Effektive und konstruktive Führung

 

 

 

 

 

 

 

 

 

 

 

 

 

 

 

Gute, effektive Führung…

  • besteht darin, den Mitarbeitern genau die Orientierung und Unterstützung zu geben, die sie benötigen, um sich selber Ziele zu setzen und diese zu erreichen.

  • besteht darin, gutes Handwerk zu liefern: nämlich Aufgaben delegieren, Mitarbeitergespräche führen, Meetings moderieren, mit Geschäftsführung, Betriebsräten, Kunden und Partnern verhandeln etc.)

  • braucht ein Gespür für Menschen (soziales Know-how), ihre Fähigkeiten und ihre Grenzen. Letztere sind eher im Persönlichkeitstyp festgelegt als durch die Intelligenz oder die Ausbildung bedingt.

  • braucht eine passende Haltung: Zum Beispiel „Führung als Dienst für die Organisation“ zu verstehen.

 
Führungskräfte müssen nicht charismatisch sein. Sogar wenn es darum geht, ambitionierte Strategien oder große Transformationen in die Tat umzusetzen. Im Gegenteil: Nach verschiedenen Studien sind langfristig erfolgreiche Führungskräfte eher "intelligent konservativ" als visionär und revolutionär.

Wir geben zu bedenken: Charismatisch bedeutet leider eben oft auch narzisstisch. Gute Führungskräfte aber hören auf ihre Mitarbeiter, sehen sich selbst als Diener für die Organisation und haben eine lange Erfahrung in Branche und Unternehmen.

Führung und Ausführung sind aufeinander angewiesen und ergänzen einander: Ohne Menschen, die sich in der Ausführung engagieren, geht Führung ins Leere; umgekehrt sind ohne Führung keine grundlegenden Veränderungen möglich, jedenfalls nicht in großen sozialen Systemen. (Winfried Berner)

Gutes Management ist selbstverständlich auf der ständigen Suche nach Verbesserung.

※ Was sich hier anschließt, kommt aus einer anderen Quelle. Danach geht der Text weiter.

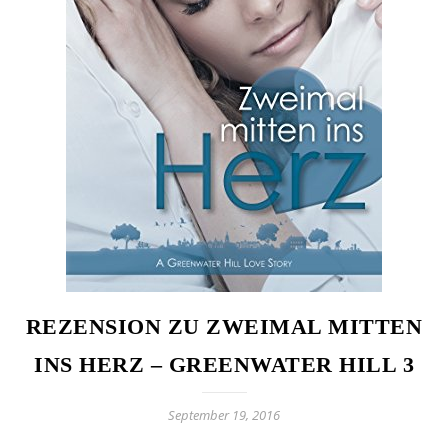
REZENSION ZU ZWEIMAL MITTEN
INS HERZ – GREENWATER HILL 3
September 19, 2016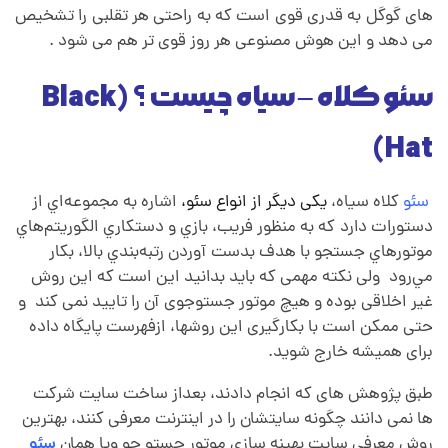
های گوگل به قدری قوی است که به راحتی هر تقلبی را تشخیص
می دهد و این هوش مصنوعی هر روز قوی تر هم می شود .
سئو کلاه – سیاه چیست ؟ (
Black
Hat)
سئو
کلاه سياه،
یکی دیگر از انواع سئو،
اشاره به مجموعه‌اي از
دستورات دارد
.
که به منظور فريب، بازي و دستکاري الگوريتم‌هاي
موتورهاي جستجو با هدف بدست آوردن رتبه‌بندي بالا، بکار
مي‌رود
.
ولی نکته مهمی که باید بدانید این است که این روش
غیر اخلاقی بوده و هیچ موتور جستوجوی آن را تایید نمی کند
.
و
حتی ممکن است با بکارگیری این روشها، ازفهرست پایگاه داده
برای همیشه خارج شوید.
طبق پژوهش های که انجام دادند، بعداز ساخت سایت شرکت
ها نمی دانند چگونه سایتشان را در اینترنت معرفی کنند، بهترین
روش معرفی سایت بهینه سازی موتور جستو جو ویا همان
سئو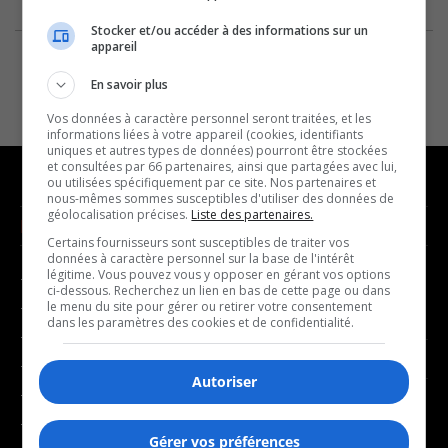
Stocker et/ou accéder à des informations sur un
appareil
En savoir plus
Vos données à caractère personnel seront traitées, et les
informations liées à votre appareil (cookies, identifiants
uniques et autres types de données) pourront être stockées
et consultées par 66 partenaires, ainsi que partagées avec lui,
ou utilisées spécifiquement par ce site. Nos partenaires et
nous-mêmes sommes susceptibles d'utiliser des données de
géolocalisation précises.
Liste des partenaires.
NOUVELLES
MUSIQUE
Certains fournisseurs sont susceptibles de traiter vos
données à caractère personnel sur la base de l'intérêt
légitime. Vous pouvez vous y opposer en gérant vos options
- Affaires municipales
- Décompte franco
ci-dessous. Recherchez un lien en bas de cette page ou dans
- Communauté / Social
- Joué récemment
le menu du site pour gérer ou retirer votre consentement
dans les paramètres des cookies et de confidentialité.
- Culture
BALADOS
- Économie
Autoriser
- Éducation
- Affaires
- Environnement
- Art de vivre
Gérer vos préférences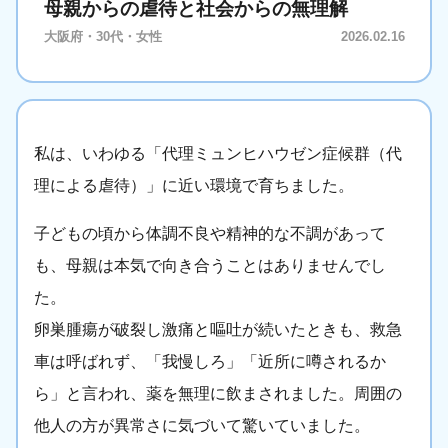
母親からの虐待と社会からの無理解
大阪府・30代・女性
2026.02.16
私は、いわゆる「代理ミュンヒハウゼン症候群（代
理による虐待）」に近い環境で育ちました。
子どもの頃から体調不良や精神的な不調があって
も、母親は本気で向き合うことはありませんでし
た。
卵巣腫瘍が破裂し激痛と嘔吐が続いたときも、救急
車は呼ばれず、「我慢しろ」「近所に噂されるか
ら」と言われ、薬を無理に飲まされました。周囲の
他人の方が異常さに気づいて驚いていました。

Und das heißt eben auch große und viele kleine Veränderungen anzustoßen und nachhaltig wirksam umzusetzen. Veränderungen, Adoption (Akzeptanz und Annahme durch die Mitarbeiter) und nachhaltige Umsetzung sind da fast schon das Tagesgeschäft einer Führungskraft. Anders formuliert: Für eine reine Bestandsverwaltung braucht es keine Führung, das heißt keine Entscheidungen, keine Orientierung für die Mitarbeiter.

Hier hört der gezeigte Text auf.